## Exercise text

[Start of Attachment]

Tue Nov 1 17:41:21 EDT 2011

regexp -> pregexp

Apache log parser broke.  Trouble seems to be related to the use of
`regexp'.  Using `pregexp' at least some things work..

Overall the thing is that this is really too brittle and hard to
debug.  Let's just make something that reads one item at a time in a
more automatic way.  It seems quite straightforward to dispatch on the
first character:

  - "  string
  - [  date
  - ?  space-separated word

It works pretty well with just "read" but as I remembered that was
horribly slow, which was the main reason why I used regexps.  So let's
stick to that decision and find a way to debug better.

What I really want is composable regular expressions with named
variable binding (not position mapping).

[End of Attachment]

## Supplied entries
[Start of Attachment]

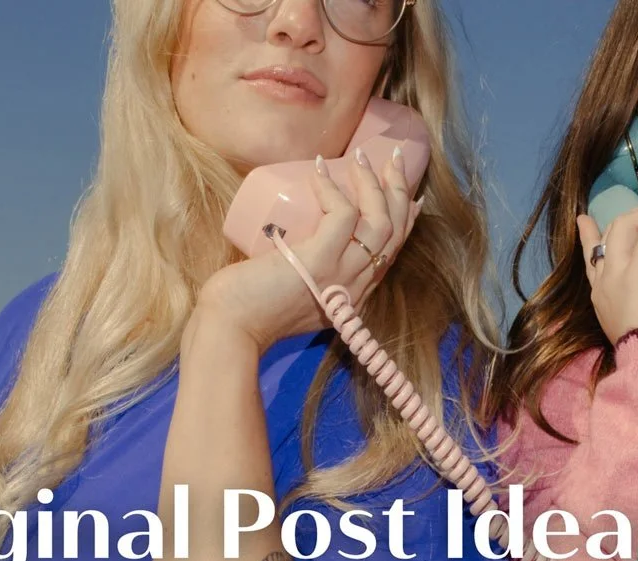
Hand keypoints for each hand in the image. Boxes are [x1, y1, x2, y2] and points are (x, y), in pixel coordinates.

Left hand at [195, 146, 422, 353]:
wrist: (230, 327)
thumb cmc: (246, 307)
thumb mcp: (291, 293)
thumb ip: (302, 275)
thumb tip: (291, 240)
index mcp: (353, 295)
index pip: (391, 252)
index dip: (404, 218)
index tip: (407, 192)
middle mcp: (356, 288)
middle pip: (394, 233)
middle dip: (398, 190)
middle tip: (393, 157)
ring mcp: (341, 276)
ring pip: (380, 223)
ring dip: (373, 184)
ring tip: (359, 157)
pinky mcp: (319, 261)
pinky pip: (343, 216)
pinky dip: (333, 189)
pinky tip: (319, 171)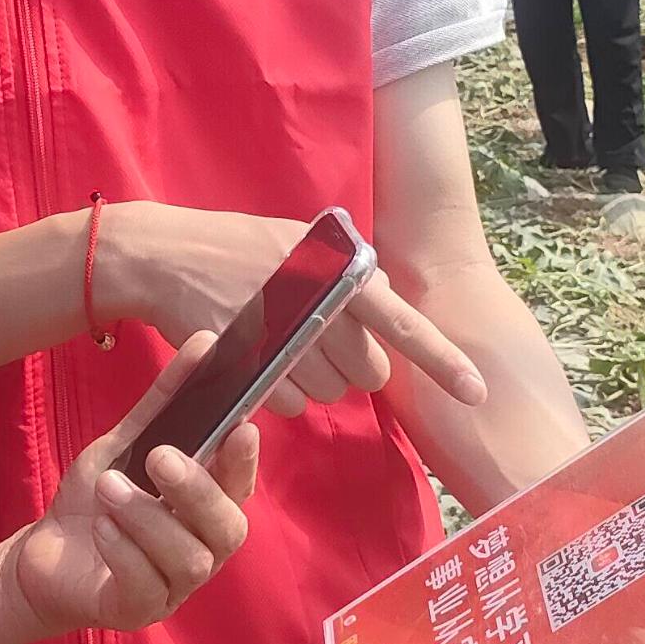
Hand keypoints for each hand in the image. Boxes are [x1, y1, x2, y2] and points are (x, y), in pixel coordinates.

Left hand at [3, 336, 264, 636]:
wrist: (41, 555)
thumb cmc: (94, 502)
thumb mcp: (123, 445)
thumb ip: (162, 403)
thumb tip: (203, 342)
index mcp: (207, 508)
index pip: (241, 485)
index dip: (245, 461)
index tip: (241, 427)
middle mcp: (203, 549)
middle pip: (227, 527)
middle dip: (196, 490)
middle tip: (158, 457)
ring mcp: (175, 586)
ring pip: (190, 559)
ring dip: (149, 518)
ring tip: (109, 489)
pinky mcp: (140, 612)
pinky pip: (147, 587)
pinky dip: (126, 553)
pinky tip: (102, 530)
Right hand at [99, 204, 488, 416]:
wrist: (166, 256)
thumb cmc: (238, 246)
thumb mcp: (300, 241)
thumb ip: (347, 272)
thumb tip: (389, 301)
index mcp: (336, 273)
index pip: (402, 323)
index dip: (443, 361)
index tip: (478, 393)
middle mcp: (316, 308)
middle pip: (366, 373)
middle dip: (353, 366)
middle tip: (321, 339)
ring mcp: (283, 340)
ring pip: (328, 391)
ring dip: (313, 378)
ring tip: (281, 341)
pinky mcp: (251, 368)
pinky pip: (289, 402)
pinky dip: (280, 390)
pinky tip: (259, 358)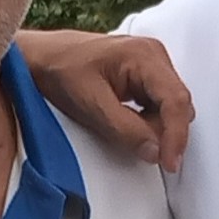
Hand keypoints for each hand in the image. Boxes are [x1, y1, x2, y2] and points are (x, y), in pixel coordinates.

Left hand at [15, 30, 193, 171]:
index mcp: (143, 55)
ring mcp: (151, 62)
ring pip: (171, 105)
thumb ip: (125, 130)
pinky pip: (159, 103)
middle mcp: (153, 54)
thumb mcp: (89, 104)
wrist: (41, 57)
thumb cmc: (59, 72)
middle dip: (166, 133)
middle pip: (178, 103)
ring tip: (126, 134)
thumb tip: (156, 152)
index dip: (176, 135)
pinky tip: (128, 125)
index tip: (169, 163)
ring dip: (157, 128)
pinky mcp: (145, 73)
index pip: (175, 99)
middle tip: (145, 154)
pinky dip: (150, 121)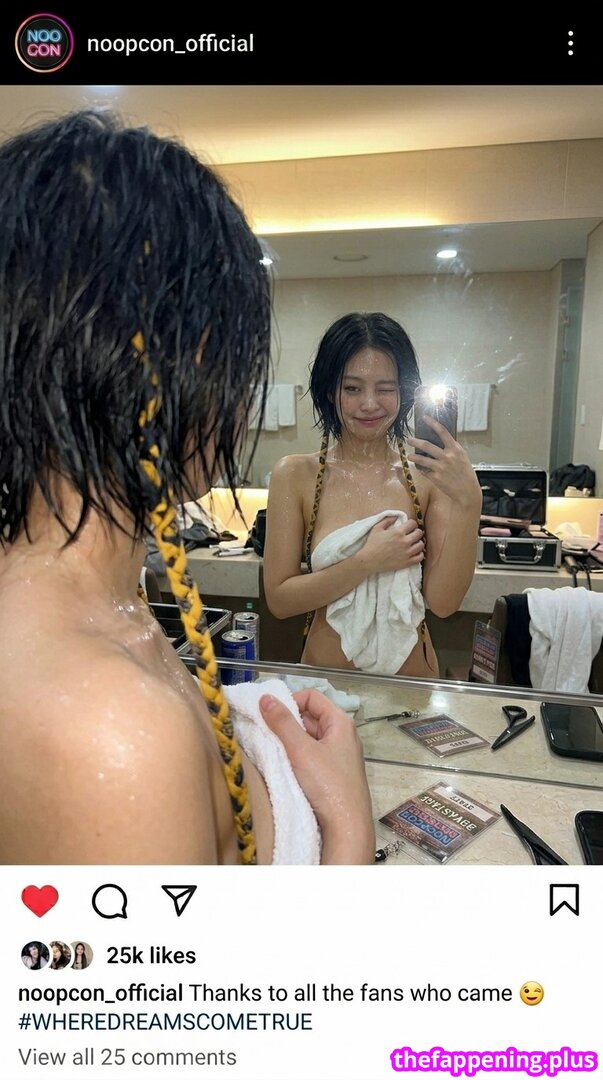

[End of Attachment]

## Task set
a: According to the log parser notes, what was the main reason regular expressions were used in the first place?
b: For each statement, say whether it agrees with the log parser notes. Answer yes or no, and quote the deciding words.
(i) Switching from regexp to pregexp made the parser work completely again.
(ii) In the proposed dispatch scheme, a leading [ marks a date.
(iii) The writer decides to drop regular expressions in favor of "read".

## Answers for this exercise
a: Reading with "read" was horribly slow.

b:
(i) No: "at least some things work"
(ii) Yes: "[  date"
(iii) No: "So let's stick to that decision and find a way to debug better."